I recall a senior Iyengar teacher telling workshop attendees that she had given up teaching Virabhadrasana III (Warrior III Pose) years ago. She said, “It’s too difficult for too many people.” It is indeed a challenging pose. It can pose a formidable obstacle if you need more core and leg strength. Balance is the most challenging aspect.

Because your torso is not vertical but horizontal, the pose can be disorienting. Warrior III places the vestibular device in an unusual position. This apparatus provides information to the brain about motion, head position, and spatial orientation. This poses challenges to your body’s knowledge of its location in space. Ardha Chandrasana, Half Moon Pose, is an example of this. Even though the pose requires two points of contact (hand/foot), it is more challenging for practitioners than Vrksasana or Tree Pose. This is partly because the head is not straight.

We often must catch up on alignment to find balance in an unfamiliar orientation. Fear of falling can be a motivator. To make things more challenging, we can also misalign our bodies by placing our standing legs above our sitting portion.


Balance-challenged students can practice Ardha Chandrasana with their backs against the wall. They can explore alignment and not worry about losing their balance. You can also place blocks under your hands in Warrior III. This gives you two more points of contact.

Warrior III will make you feel more stable. This will allow you to tune into subtle cues coming from your body. How do you distribute the weight of your standing foot? How are your pelvis and floor positioned? How is your torso set about the bed?

Even if your balance is not an issue, you can use blocks to help with your home practice. Finding your most stable alignment is easier when you don’t worry about falling.


This pose can be so challenging, why practice it? Here are some of the benefits:

  • It strengthens the muscles protecting your hip joints and the small stabilizing muscles in the feet and ankles.
  • Stimulates core, back, and abdominal muscles
  • Balance improves. Balance can be challenged. This will help you to enhance your ability to balance.
  • You will improve your body awareness by learning to adjust your position in space. Challenging your vestibular system strengthens it.

Yoga is unlike other physical practices requiring your body to remain upright, challenging your vestibular system. Yoga poses such as Uttanasana, Standing Forward Bend, Adho Mukha Svanasana, Triangle Pose, Trikonasana, Warrior III and Sirsasana, Headstand, Sarvangasana, and Shoulderstand, place your head in different positions relative to gravity. This improves your proprioception and balancing skills.

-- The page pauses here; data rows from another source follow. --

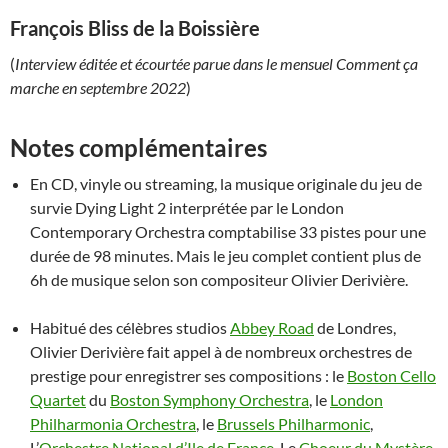
François Bliss de la Boissière
(
Interview éditée et écourtée parue dans le mensuel Comment ça
marche en septembre 2022
)
Notes complémentaires
En CD, vinyle ou streaming, la musique originale du jeu de
survie Dying Light 2 interprétée par le London
Contemporary Orchestra comptabilise 33 pistes pour une
durée de 98 minutes. Mais le jeu complet contient plus de
6h de musique selon son compositeur Olivier Derivière.
Habitué des célèbres studios
Abbey Road
de Londres,
Olivier Derivière fait appel à de nombreux orchestres de
prestige pour enregistrer ses compositions : le
Boston Cello
Quartet
du
Boston Symphony Orchestra
, le
London
Philharmonia Orchestra
, le
Brussels Philharmonic
,
L’
Orchestre National d’Ile de France
, Le
Choeur du Mystère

  1. Standing in Tadasana (Mountain Pose), with your feet spread apart, on a yoga pad. Two yoga blocks should be placed at the mat’s highest position, about two feet from your face. Two 5-Inch Large Foam Yoga Blocks may be more appropriate for taller students. Virabhadrasana I (Warrior III Pose) was the first place I learned how to enter Warrior III. It’s easier to begin in Tadasana because your weight is not shifted to your standing leg. Your standing leg is already in the right place.
  2. Transfer your weight onto the right leg. Now, lift your left foot and allow your torso forward.
  3. Place your hands on the blocks once your torso is parallel to the ground. Moving the blocks closer or farther away from your standing foot is possible. Your arms should be in a vertical position.
  4. Start to be more aware of your alignment. These are some things to consider:
  5. Check your hyoid bone. Keep your head neutral. Your core muscles are disengaged if you tilt your head back. Increase the distance between your shoulders (the base of your skull) and your occiput (the top).
  6. Check your pelvic position. You don’t need to try and “square” your hips because your standing hip joint is bent and your top leg extended. You can have the hip of one leg higher than the other.
  7. Do you stand straight over your standing leg? You should pay attention if your standing hip is protruding to the side. Adjust your hips to align them over your foot if this is the case.
  8. Is your back leg sagging down? Do you feel your back leg is fading?
  9. You can take 5 to 7 deep, relaxing breaths while you are in the pose. If you feel stable and relaxed, you may need more.
  10. Return to Tadasana by lifting your torso up to the upright position. Tune in to your body for a minute. Place your feet on the ground. What is the sensation of your legs? What is your breathing rate?
  11. Repeat the process on the opposite side.